§ **Task description**: Write out the stretch of the Euro 2024 overview from "Prior to the" through "odds for 2024.", changing "penalty shootout" to "shootout on penalties".

§ **Excerpt provided**:
*-*-*

When Did Euro 2024 Start?

If you’re really into this tournament, then you can download the full fixture list from UEFA.

If, however, you just want a brief overview, then this is what you need to know:

  • It started on June 14th 2024
  • Germany played hosts in the opening game in Munich
  • 24 Teams have taken part
  • There are Six groups, with four teams in each
  • There are 51 games in total to be played
  • Round of 16 began on June 29th
  • Quarter Finals took place on July 5th and July 6th 2024
  • Semi-Finals take place on July 9th and July 10th 2024
  • EURO 2024 final will take place on July 14th 2024, in Berlin at 8pm (UK time)

England Game Schedule – Group C

Sunday June 16th – Serbia 0 – 1 England – kick-off 8pm UK time

Thursday June 20th – Denmark 1 – 1 England – kick-off 5pm UK time

Tuesday June 25th – England 0 – 0 Slovenia – kick-off 8pm UK time

Euro 2024 Favourite To Win

Prior to the tournament starting, several teams were strong contenders based on their historical performance, current form, and player talent.

Unsurprisingly, given that most of us bet with UK bookmakers (in the UK), England was top of the list on odds as low as 11/4.

However, barely winning against Serbia and a safe and arguably boring game against Denmark that ended one all saw them slip in the odds as the likes of France and Germany continued to dominate the competition.

But then they beat Slovakia by two goals to one in the Round of 16 and following a nervy penalty shootout against quarter-finalists, Switzerland, progressed to the Semi-Finals.

Below, we look at the current favourites in the betting odds for 2024.


Spain is another strong contender with their tiki-taka style of play and a history of producing world-class players.

The Spanish team won back-to-back European Championships in 2008 and 2012, showcasing their dominance in European football.

*-*-*

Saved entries

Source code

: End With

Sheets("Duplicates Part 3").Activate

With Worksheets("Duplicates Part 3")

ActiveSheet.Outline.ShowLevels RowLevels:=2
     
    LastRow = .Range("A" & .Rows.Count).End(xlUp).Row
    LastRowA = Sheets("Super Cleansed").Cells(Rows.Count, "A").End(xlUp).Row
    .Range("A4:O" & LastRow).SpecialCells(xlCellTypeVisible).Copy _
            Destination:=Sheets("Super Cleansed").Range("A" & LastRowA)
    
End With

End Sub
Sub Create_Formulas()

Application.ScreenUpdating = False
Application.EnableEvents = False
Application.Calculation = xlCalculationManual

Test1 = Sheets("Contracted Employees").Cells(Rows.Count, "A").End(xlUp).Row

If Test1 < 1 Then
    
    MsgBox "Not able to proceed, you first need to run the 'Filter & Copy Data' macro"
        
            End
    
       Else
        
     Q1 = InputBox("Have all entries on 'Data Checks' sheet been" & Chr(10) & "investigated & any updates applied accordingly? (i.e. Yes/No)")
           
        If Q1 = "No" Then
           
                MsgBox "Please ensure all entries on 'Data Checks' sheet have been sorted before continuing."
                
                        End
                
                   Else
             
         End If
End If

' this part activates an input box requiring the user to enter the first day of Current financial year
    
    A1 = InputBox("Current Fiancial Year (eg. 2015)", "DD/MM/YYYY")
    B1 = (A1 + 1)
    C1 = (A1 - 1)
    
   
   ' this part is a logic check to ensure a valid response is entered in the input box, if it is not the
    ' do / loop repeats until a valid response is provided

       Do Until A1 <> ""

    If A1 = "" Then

*-*-*

§ **Result of this task**:
Prior to the tournament starting, several teams were strong contenders based on their historical performance, current form, and player talent.

Unsurprisingly, given that most of us bet with UK bookmakers (in the UK), England was top of the list on odds as low as 11/4.

However, barely winning against Serbia and a safe and arguably boring game against Denmark that ended one all saw them slip in the odds as the likes of France and Germany continued to dominate the competition.

But then they beat Slovakia by two goals to one in the Round of 16 and following a nervy shootout on penalties against quarter-finalists, Switzerland, progressed to the Semi-Finals.

Below, we look at the current favourites in the betting odds for 2024.